Кто, собственно, задвинул проблему на темные малообитаемые задворки психиатрии? Кто засекретил в 1927 году, сразу после выхода тома «Моральной статистики» профессора Гернета, статистику самоубийств? Бог знает, какая она была с тех пор, но с 1974 года, это уж точно, упорно лезет вверх7 и превзошла, наверняка, западные страны с их пресловутыми безработицей и наркоманией8.
Хоть бы кто спохватился, что петля уносит жизнь много раз более, чем трагический рак легких, причина которого, говоря некстати, не только курение, всеми обличенное, а мерзкий автомобильный смрад и разноцветные промышленные дым и копоть, терзающие наши бронхи9.
Осматривая труп, думаю почему–то о профессоре–криминологе М.Н.Гернете. После краха его уголовной статистики, которую он называл «моральной», ему все же повезло, так как до самой смерти своей в 40–х годах, старик спокойно писал свои пять томов «Истории царской тюрьмы», а не познал на практике реальности ГУЛАГа.
Квартира трехкомнатная, общая комната блистательна, комната жены – образцовый будуар, а комнатенка покойного (он и висел у входа в нее) – полный контраст: окурки, бутылки, затоптанный пол, нечистая постель. Скажи мне, что ты читаешь, и я… Десяток старых сборников фантастики, пара детективов и … пять томов знаменитых фридмановских лекций по физике. Тома не новые, с закладками и пометками. Странный был сантехник-инженер.
8В наиболее развитых странах показатель колеблется между 15 и 25. В середине 80-х годов безусловный лидер Венгрия – 44,8. Но следует подчеркнуть, что нет никаких корреляций между уровнем самоубийств и общественным строем, благосостоянием страны. Скорее можно усмотреть связь со степенью урбанизации, уровнем образования и конфессиональными особенностями.
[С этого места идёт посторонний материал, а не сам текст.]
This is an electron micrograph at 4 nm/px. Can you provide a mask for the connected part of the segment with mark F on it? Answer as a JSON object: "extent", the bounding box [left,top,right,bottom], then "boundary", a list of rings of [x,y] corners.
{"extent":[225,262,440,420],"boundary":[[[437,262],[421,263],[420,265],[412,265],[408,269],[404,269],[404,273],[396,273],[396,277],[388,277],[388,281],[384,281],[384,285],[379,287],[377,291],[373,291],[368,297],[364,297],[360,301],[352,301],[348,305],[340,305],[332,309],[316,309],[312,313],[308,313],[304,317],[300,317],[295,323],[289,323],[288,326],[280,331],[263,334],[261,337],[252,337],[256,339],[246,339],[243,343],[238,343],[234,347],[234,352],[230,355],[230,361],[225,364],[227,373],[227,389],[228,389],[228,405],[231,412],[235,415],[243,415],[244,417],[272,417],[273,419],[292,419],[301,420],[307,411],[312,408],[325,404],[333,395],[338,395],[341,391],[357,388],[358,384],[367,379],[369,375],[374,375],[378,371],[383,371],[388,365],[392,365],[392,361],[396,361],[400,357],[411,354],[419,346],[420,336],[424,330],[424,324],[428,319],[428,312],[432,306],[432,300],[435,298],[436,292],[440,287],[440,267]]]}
В бедных неспокойных странах Африки, Азии и Латинской Америки самоубийств значительно меньше. Самый низкий уровень самоубийств, по данным Всемирной организации здравоохранения, в государстве Папуа – Новая Гвинея (Прим. авт.).
9В 1975 году мои студенты изучили протоколы патологоанатомических вскрытий трупов в нашем городе за 1865-1897 годы. Рака легких тогда не наблюдалось, хотя мужчины и тогда покуривали, может быть и меньше чем сейчас. Практически рак легких появился вместе с автомобилями, великие патологи 19 века его не знали. Есть явная пропорция: чем больше в данной месте сжигается угля и нефти – тем выше заболеваемость раком легких (Прим. авт.).